OATP2B1 as a Determinant of Drug Effects in The Microcompartment of The Coronary Artery

The implantation of drug‐eluting stents (DES) is a common therapy for atherosclerotic occlusions whereby the loaded compounds often exhibit unspecific cytotoxicity. In detail, clinical success is hampered by simultaneous reduction of smooth muscle (SMC) and endothelial cell proliferation, the latter being associated with reduced endothelialization resulting in prothrombotic surfaces. It was aim of this study to investigate statins as DES candidates to identify mechanisms contributing to a previously reported cell‐selectivity. In vitro proliferation assays confirmed the SMC‐specific activity of atorvastatin. Due to similar expression levels of the drug target HMG‐CoA reductase in both cell types, cellular accumulation of atorvastatin was assessed, revealing enhanced uptake in SMCs most likely driven by significant expression of OATP2B1, a transporter known to be involved in pharmacokinetics.
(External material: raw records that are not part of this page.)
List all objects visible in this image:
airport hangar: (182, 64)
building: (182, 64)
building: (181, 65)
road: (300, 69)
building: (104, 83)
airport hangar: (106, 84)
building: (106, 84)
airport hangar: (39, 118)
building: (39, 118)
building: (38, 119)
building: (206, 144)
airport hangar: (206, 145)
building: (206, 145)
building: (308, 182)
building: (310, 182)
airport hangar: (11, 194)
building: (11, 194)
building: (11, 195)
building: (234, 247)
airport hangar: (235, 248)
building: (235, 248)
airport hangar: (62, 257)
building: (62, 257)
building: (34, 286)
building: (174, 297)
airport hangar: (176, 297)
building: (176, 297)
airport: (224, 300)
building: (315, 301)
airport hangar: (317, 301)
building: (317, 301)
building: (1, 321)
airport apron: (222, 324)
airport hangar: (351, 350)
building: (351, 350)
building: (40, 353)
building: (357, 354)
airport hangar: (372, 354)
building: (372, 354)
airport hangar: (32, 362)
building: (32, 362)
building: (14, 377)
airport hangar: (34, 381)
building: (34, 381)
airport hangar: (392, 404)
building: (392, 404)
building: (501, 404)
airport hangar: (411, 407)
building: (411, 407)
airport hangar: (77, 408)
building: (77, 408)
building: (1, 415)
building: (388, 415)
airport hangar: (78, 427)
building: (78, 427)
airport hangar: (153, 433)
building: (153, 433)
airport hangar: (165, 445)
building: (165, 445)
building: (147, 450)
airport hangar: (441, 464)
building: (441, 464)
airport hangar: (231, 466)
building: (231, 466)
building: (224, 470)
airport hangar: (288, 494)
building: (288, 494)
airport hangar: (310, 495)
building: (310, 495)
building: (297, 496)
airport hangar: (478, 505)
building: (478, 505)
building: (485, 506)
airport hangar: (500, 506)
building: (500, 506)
The higher accumulation of atorvastatin and its associated specific effect in SMCs was further confirmed by data demonstrating enhanced sensitivity of SMCs overexpressing OATP2B1. In accordance with the finding that endogenous OATP2B1 influenced cellular accumulation of atorvastatin we used this transporter to identify the alkaloid teniposide as new DES candidate that exerts enhanced antiproliferative activity in SMCs. In conclusion, we describe OATP2B1 as a determinant of the pharmacokinetics in SMC of the coronary artery. Indeed, endogenously expressed OATP2B1 significantly influences the uptake of substrate drugs, thereby governing cell specificity. Screening of drugs for interaction with OATP2B1 may be used to promote SMC‐specificity of new drug candidates.